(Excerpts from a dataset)
=-=-=

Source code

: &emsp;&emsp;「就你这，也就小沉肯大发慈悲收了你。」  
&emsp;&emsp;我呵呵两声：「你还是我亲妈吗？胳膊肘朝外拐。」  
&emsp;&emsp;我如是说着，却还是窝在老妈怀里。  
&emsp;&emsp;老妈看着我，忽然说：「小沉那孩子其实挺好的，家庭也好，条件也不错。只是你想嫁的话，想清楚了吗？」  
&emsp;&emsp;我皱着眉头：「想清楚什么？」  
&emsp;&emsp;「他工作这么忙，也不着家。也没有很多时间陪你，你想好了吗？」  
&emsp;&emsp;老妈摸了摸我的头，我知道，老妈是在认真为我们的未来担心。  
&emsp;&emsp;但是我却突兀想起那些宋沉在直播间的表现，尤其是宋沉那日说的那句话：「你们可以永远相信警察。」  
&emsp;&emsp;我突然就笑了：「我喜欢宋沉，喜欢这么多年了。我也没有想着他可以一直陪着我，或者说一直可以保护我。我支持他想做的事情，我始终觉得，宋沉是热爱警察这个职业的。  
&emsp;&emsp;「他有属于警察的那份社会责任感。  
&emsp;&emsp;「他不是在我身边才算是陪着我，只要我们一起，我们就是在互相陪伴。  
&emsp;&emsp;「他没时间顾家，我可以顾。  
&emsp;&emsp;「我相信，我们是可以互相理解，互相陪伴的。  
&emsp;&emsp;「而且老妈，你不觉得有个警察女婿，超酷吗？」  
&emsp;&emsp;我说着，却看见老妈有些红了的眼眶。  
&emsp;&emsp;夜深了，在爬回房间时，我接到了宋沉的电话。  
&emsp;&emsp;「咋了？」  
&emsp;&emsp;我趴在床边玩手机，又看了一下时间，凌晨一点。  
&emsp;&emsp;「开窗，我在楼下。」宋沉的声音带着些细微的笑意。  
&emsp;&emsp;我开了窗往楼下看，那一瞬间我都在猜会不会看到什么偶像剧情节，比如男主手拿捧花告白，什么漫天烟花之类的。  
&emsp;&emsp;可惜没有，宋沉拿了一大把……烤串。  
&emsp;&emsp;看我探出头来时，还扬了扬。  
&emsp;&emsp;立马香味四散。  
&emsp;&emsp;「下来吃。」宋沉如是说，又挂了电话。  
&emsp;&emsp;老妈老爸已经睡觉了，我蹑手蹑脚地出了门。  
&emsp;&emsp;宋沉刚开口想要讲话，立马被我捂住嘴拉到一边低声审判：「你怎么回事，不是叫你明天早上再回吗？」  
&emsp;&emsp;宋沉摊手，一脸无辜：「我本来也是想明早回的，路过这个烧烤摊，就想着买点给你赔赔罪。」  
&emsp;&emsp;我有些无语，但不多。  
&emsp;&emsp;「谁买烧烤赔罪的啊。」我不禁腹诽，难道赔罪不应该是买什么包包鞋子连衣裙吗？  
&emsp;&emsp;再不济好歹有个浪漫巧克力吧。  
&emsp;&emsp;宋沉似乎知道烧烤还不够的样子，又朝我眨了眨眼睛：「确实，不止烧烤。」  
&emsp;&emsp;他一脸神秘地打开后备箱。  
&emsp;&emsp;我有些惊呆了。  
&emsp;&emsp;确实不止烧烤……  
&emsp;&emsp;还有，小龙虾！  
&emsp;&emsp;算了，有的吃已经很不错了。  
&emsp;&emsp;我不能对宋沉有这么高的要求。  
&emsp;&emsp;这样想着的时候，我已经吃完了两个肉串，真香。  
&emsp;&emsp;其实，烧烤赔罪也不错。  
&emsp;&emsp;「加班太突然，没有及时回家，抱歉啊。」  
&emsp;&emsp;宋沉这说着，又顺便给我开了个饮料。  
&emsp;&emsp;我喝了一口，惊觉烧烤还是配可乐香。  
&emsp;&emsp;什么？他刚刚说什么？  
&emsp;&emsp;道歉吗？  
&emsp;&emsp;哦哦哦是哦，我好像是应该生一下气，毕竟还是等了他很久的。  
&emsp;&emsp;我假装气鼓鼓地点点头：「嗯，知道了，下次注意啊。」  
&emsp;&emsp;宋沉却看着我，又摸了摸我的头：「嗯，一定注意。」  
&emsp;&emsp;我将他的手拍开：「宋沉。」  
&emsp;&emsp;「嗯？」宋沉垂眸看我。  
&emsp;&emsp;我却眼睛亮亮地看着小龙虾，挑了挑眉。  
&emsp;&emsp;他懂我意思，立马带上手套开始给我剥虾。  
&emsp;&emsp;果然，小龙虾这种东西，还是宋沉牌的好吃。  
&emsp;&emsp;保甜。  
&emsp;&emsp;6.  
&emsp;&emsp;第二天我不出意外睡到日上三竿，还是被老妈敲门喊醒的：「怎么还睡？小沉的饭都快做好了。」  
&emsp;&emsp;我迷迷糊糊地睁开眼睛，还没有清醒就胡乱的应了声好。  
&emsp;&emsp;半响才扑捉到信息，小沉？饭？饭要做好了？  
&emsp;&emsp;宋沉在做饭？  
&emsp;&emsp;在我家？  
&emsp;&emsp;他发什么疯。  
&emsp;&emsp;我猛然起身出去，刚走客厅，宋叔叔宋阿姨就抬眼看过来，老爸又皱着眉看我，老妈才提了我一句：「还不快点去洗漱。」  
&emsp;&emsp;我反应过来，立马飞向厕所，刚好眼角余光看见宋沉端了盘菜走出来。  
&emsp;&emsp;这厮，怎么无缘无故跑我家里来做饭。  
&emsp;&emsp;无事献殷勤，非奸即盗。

=-=-=

* Task goal:
Collect every line in the rows above that contains the string "或者说一直可以保护我" and copy each one in full.

* Output for this exercise:
&emsp;&emsp;我突然就笑了：「我喜欢宋沉，喜欢这么多年了。我也没有想着他可以一直陪着我，或者说一直可以保护我。我支持他想做的事情，我始终觉得，宋沉是热爱警察这个职业的。  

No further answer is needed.